Research & Innovation Information Centre
Working together to promote science education in Europe
Nucleus brings together five European projects that have been selected for funding under the 'European Science Education Initiative' launched by the European Commission in 2004. Each of these five projects involves many partners from across Europe, all of them sharing the same goal: To reach thousands of teachers through directly involving them in activities and through providing them with vital new resources in the area of science education.
This “star” thus has several satellites that all rotate around the same centre.
The “satellites” are called PENCIL, ESTI, CISCI, Scienceduc and Volvox. Each of them is shining on its own and worth a closer look.
PENCIL (Permanent European Resource Centre for Informal Learning)
PENCIL combines field programmes and academic research that transform informal science activities into innovative tools for science teaching.
Science centres and science museums are creating networks involving schools, pupils, teachers associations, research laboratories, educational authorities, education and science communication specialists to run “pilot projects” on new ways to conduct science teaching.
Scienceduc (Renovation of Science Teaching with Inquiry Based Methods)
The development of society depends on the intellectual and moral development of mankind. It is thus vital that we give children a basis in scientific and technical knowledge.
The renovation of science education based on the principle of an inquire-type teaching has been launched in the last decade in a number of countries (USA, France, Sweden, China) but has now become a worldwide movement, often strongly supported by the academies of sciences as well as the scientific community.
This method encourages responsibility, learning and language development because of strong teamwork. It stimulates science and technology curiosity on children and on their teachers, because it is linked to children’s own reality.
ESTI (European Science Teaching Initiative)
Coordinated by EIROforum (a collaboration between seven European inter-governmental scientific research organisations, each world leaders within their respective fields of science)*, ESTI combines three elements: “Science on Stage” (SOS), “Science in school”, a new Journal of European Science Teaching and the Volvox network for biosciences.
“Science on stage” is a cycle of science teaching festivals with dozens of national events across Europe culminating in an international festival every two years. Alongside seminars conducted by top scientists and numerous workshops, the festival includes a major teaching prize and a fair in which teachers demonstrate and exchange their ideas. SOS will be held twice during the NUCLEUS project.
“Science in school” is a practical, stimulating platform for exchanges between teachers, scientists, and all others with a stake in creating new resources for the classroom and improving science teaching. “Science in school” will be distributed freely to teachers throughout Europe.
The Volvox network will provide teachers with briefings, laboratory protocols, classroom activities addressing the social impact of bioscience, accounts of the careers of young scientists and numerous other educational resources to help motivate them. This readily-available pool of resources should encourage more young people to develop positive attitudes towards studying science and to consider a career in it.

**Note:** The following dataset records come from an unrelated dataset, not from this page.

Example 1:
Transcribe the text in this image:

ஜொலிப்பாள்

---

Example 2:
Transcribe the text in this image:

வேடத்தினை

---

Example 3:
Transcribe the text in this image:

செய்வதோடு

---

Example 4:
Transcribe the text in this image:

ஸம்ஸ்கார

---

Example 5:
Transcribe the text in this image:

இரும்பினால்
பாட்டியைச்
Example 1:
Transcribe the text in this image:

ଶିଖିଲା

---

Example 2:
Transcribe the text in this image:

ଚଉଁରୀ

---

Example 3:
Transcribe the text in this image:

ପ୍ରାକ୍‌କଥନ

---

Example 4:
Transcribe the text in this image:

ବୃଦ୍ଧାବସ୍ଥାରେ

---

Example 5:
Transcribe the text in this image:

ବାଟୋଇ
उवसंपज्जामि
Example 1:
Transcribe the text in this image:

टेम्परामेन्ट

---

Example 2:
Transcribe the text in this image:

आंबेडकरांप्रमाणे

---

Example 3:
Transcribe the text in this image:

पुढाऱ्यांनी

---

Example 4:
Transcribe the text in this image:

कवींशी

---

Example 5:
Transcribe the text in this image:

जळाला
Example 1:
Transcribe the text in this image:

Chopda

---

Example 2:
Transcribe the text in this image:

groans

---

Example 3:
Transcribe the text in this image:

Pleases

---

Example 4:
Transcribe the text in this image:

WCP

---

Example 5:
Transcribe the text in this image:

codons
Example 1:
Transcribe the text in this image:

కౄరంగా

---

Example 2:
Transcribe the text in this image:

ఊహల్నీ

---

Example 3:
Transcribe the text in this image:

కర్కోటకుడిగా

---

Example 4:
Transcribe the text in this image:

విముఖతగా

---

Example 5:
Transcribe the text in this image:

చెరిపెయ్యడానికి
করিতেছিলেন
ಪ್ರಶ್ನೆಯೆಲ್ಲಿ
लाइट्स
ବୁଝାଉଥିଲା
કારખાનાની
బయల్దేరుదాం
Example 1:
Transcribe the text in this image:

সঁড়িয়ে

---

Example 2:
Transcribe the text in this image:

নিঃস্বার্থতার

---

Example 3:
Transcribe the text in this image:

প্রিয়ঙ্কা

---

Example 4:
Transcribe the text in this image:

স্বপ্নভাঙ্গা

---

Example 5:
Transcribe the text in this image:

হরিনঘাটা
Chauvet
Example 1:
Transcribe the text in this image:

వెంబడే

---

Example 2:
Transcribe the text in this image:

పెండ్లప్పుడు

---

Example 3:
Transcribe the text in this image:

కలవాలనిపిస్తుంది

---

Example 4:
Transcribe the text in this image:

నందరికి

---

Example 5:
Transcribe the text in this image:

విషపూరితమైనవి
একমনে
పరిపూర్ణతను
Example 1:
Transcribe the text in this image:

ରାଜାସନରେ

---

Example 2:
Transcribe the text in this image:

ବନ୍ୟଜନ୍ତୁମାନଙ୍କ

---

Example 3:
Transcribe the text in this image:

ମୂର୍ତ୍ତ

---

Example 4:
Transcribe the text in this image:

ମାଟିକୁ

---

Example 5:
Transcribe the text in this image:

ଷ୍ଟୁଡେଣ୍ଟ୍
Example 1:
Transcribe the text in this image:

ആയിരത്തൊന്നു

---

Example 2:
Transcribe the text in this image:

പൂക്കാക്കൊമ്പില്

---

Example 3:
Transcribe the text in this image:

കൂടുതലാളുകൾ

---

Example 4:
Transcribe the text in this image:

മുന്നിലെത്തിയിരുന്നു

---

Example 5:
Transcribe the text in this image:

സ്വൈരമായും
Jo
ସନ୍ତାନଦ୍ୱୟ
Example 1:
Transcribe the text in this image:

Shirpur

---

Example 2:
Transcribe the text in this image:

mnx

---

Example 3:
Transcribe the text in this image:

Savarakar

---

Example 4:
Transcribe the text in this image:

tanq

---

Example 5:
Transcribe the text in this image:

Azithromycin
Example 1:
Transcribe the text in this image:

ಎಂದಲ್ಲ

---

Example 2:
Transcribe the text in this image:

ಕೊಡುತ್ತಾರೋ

CISCI (Cinema and Science )
CISCI combines the two most popular media among youngsters, namely movies and the Internet. Its aim is to raise the attractiveness of science while dispelling widely-spread misconceptions that arise from pseudo-science. The idea of CISCI is to set up a free database with clips and scenes from films with scientific themes, analyzing their scientific content from the point of view of different scientific disciplines.
Xplora – More than a project output, more than a website
One of the most exciting outcomes of this cluster is the Xplora gateway, which is much more than a website. Is is a portal to science education aimed at pupils, teachers, scientists, science communicators and science educators.
Providing the latest science teaching tools and resources, it is a really attractive one-stop shop to find people, organisations and activities, contacts, resources and news, tools and much more about all areas of science education, ranging from climate change to new technologies.
It features an online library containing many kinds of information, and there is even a “megalab” for practical experiments.
Xplora is not only supported by excellent scientists, but also gets intense care by a group of specialist science teachers called the “Xplora Teachers Group”.